In Ordnung ging auch das 1:1 zwischen Rugenbergen und Altona. Dort hatten beide Seiten aber Grund genug, verpassten Gelegenheiten nachzutrauern. Die Gäste gingen schnell in Führung, schwächten sich dann aber durch einen Platzverweis und kassierten den Ausgleich durch einen umstrittenen Strafstoß. Der SV Rugenbergen wiederum versäumte es, sein Überzahlspiel in einen Dreier umzumünzen. "Als Trainer habe ich gegen Altona noch nie so viele Torchancen gehabt", resümierte SVR-Trainer Ralf Palapies danach. Palapies hat früher selbst für Altona gespielt, und gegenüber dem "Pinneberger Tageblatt" schwärmte er vom gegnerischen Verein: "Die Tradition, die Marke - Altona 93 ist Fußballgefühl, einfach sensationell."
Sicherlich finden sich auch außerhalb Bönningstedts genug Stimmen, die Altona 93 als eine Art Real Madrid des Hamburger Amateurfußballs ansehen. Wobei Real Madrid derzeit ja durchaus mehr Probleme hat als die Altonaer und sich vielleicht wünschen würde, öfter mal gegen Oberligisten anzutreten. Dem HSV hat dieses Rezept bisher ja noch nicht so recht geholfen.
Alldieweil: Wenn Real Madrid im Champions-League-Halbfinale 1998 nicht gegen Borussia Dortmund, sondern gegen Halstenbek-Rellingen hätte spielen müssen, hätten die Madrilenen schon mal weniger Probleme gehabt. Ein Tor fällt um - na und, wozu braucht der Fußball Tore? Halstenbek spielte am Sonntag zum dritten Mal in Folge 0:0, diesmal gegen Eintracht Norderstedt. Das würde gewiss auch gegen die Königlich-Galaktischen so sein, falls José Mourinho kurzfristig für ein Testspiel bei Detlef Kebbe anfragen würde.

■ **EINGABEDATEN**:
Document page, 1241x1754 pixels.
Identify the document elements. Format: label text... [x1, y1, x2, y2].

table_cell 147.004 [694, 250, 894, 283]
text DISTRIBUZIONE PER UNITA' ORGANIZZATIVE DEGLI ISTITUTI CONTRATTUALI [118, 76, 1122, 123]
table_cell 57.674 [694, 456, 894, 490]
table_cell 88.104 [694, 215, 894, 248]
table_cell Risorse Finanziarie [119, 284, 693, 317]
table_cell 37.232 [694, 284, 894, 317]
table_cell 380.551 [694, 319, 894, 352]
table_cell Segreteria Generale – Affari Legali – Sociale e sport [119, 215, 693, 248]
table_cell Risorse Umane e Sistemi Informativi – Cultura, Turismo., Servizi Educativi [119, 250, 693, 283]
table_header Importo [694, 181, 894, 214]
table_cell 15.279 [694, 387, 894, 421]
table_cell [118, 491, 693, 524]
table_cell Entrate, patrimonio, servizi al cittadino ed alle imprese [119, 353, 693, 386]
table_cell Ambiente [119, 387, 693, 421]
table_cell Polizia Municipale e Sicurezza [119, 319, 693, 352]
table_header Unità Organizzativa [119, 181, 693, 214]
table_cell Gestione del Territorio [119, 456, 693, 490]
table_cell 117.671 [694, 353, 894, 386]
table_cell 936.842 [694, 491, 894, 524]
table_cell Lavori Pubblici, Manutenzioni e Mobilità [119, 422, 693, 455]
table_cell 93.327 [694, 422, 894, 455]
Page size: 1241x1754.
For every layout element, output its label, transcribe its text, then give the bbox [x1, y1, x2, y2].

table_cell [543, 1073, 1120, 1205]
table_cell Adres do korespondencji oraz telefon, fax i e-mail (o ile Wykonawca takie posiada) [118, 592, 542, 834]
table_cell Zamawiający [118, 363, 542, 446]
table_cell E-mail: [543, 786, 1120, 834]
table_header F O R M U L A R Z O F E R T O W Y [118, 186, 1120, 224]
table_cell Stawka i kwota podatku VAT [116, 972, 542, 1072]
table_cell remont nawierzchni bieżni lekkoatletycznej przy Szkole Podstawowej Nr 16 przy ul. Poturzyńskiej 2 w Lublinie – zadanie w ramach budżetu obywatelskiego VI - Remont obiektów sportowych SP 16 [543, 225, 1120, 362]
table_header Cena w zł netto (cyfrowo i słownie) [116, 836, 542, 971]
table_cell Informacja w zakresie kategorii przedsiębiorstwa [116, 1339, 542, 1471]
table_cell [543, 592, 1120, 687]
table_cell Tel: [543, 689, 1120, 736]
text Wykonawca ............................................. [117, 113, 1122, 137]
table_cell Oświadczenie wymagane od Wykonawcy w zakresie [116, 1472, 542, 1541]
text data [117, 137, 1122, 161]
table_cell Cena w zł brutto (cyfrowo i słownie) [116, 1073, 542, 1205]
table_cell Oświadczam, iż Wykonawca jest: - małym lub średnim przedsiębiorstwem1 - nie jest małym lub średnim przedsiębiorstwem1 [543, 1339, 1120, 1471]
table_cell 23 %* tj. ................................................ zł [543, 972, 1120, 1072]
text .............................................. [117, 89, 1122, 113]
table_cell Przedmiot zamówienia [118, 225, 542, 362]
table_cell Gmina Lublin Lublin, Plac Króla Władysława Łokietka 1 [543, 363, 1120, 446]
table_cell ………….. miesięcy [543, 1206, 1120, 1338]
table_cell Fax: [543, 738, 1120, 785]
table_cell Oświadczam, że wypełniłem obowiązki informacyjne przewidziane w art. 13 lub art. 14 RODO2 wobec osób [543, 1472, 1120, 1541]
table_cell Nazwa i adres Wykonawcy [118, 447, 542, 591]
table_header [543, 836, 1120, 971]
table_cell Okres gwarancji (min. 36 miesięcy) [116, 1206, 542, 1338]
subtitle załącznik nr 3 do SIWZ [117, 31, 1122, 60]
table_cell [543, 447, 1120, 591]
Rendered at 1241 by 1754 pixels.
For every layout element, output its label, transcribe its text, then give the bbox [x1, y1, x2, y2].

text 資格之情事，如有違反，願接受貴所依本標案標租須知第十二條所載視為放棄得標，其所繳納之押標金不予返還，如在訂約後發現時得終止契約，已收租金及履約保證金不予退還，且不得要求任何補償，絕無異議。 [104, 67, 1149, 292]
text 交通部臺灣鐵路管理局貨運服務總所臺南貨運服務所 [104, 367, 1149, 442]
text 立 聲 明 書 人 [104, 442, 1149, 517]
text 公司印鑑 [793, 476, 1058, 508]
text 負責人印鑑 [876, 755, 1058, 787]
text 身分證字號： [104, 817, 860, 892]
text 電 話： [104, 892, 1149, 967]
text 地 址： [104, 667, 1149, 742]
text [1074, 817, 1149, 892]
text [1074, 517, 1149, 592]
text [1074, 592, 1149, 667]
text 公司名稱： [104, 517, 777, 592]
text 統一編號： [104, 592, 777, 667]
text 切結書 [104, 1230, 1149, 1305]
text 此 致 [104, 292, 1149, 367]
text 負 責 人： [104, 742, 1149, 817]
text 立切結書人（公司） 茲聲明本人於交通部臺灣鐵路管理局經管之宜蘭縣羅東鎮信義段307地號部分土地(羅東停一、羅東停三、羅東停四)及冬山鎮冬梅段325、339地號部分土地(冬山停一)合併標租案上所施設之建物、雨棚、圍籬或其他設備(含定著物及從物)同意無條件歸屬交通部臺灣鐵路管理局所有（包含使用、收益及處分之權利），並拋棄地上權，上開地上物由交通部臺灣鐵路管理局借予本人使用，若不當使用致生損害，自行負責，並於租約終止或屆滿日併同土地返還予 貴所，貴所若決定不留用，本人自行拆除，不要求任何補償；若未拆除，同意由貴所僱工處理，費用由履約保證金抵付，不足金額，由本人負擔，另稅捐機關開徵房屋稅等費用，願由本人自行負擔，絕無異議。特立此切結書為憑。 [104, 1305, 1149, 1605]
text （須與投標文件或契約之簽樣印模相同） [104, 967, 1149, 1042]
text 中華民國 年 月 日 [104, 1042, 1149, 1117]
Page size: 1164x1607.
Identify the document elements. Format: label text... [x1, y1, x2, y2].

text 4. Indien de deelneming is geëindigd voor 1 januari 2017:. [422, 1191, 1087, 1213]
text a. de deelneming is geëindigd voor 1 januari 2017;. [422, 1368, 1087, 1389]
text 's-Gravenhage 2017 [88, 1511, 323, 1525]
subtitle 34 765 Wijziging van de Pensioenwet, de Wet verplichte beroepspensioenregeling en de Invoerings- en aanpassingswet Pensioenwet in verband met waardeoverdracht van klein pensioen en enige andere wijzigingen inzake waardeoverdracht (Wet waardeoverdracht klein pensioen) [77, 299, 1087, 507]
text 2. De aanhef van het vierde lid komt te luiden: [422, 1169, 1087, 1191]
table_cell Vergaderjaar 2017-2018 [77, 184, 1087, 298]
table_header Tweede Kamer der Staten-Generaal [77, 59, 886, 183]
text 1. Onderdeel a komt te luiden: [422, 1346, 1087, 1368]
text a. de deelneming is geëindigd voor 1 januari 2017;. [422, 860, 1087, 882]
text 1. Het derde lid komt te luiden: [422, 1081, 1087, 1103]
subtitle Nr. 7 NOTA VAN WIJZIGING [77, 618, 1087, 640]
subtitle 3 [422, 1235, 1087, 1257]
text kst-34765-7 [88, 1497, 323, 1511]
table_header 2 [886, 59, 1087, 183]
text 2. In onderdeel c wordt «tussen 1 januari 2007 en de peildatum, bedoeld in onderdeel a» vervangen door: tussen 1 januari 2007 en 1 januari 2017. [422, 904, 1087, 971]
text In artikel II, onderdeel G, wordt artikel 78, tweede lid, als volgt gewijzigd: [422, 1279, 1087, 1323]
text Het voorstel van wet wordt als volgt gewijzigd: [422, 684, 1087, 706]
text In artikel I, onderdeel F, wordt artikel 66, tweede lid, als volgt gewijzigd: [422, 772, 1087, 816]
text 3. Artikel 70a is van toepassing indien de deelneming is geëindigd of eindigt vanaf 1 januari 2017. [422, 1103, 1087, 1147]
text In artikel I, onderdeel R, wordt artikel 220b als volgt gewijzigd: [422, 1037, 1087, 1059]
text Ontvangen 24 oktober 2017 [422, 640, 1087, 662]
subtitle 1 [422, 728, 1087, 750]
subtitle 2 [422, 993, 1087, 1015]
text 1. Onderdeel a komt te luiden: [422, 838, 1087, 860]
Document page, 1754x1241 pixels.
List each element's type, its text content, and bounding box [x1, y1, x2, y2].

■ **AUFGABENSTELLUNG**:
A) Gib aus dem Text über den Hamburger Amateurfußball den genauen Wortlaut zurück, beginnend mit "Sicherlich finden sich" und weiter bis einschließlich "Kebbe anfragen würde.".
B) Tippe aus der Auflistung die Zeilen exakt noch einmal ab, beginnend mit der Zeile mit "table_cell [543, 1073, 1120, 1205]" und weiter bis einschließlich der Zeile mit "table_cell Stawka i".

■ **LÖSUNGEN**:
A)
Sicherlich finden sich auch außerhalb Bönningstedts genug Stimmen, die Altona 93 als eine Art Real Madrid des Hamburger Amateurfußballs ansehen. Wobei Real Madrid derzeit ja durchaus mehr Probleme hat als die Altonaer und sich vielleicht wünschen würde, öfter mal gegen Oberligisten anzutreten. Dem HSV hat dieses Rezept bisher ja noch nicht so recht geholfen.
Alldieweil: Wenn Real Madrid im Champions-League-Halbfinale 1998 nicht gegen Borussia Dortmund, sondern gegen Halstenbek-Rellingen hätte spielen müssen, hätten die Madrilenen schon mal weniger Probleme gehabt. Ein Tor fällt um - na und, wozu braucht der Fußball Tore? Halstenbek spielte am Sonntag zum dritten Mal in Folge 0:0, diesmal gegen Eintracht Norderstedt. Das würde gewiss auch gegen die Königlich-Galaktischen so sein, falls José Mourinho kurzfristig für ein Testspiel bei Detlef Kebbe anfragen würde.

B)
table_cell [543, 1073, 1120, 1205]
table_cell Adres do korespondencji oraz telefon, fax i e-mail (o ile Wykonawca takie posiada) [118, 592, 542, 834]
table_cell Zamawiający [118, 363, 542, 446]
table_cell E-mail: [543, 786, 1120, 834]
table_header F O R M U L A R Z O F E R T O W Y [118, 186, 1120, 224]
table_cell Stawka i kwota podatku VAT [116, 972, 542, 1072]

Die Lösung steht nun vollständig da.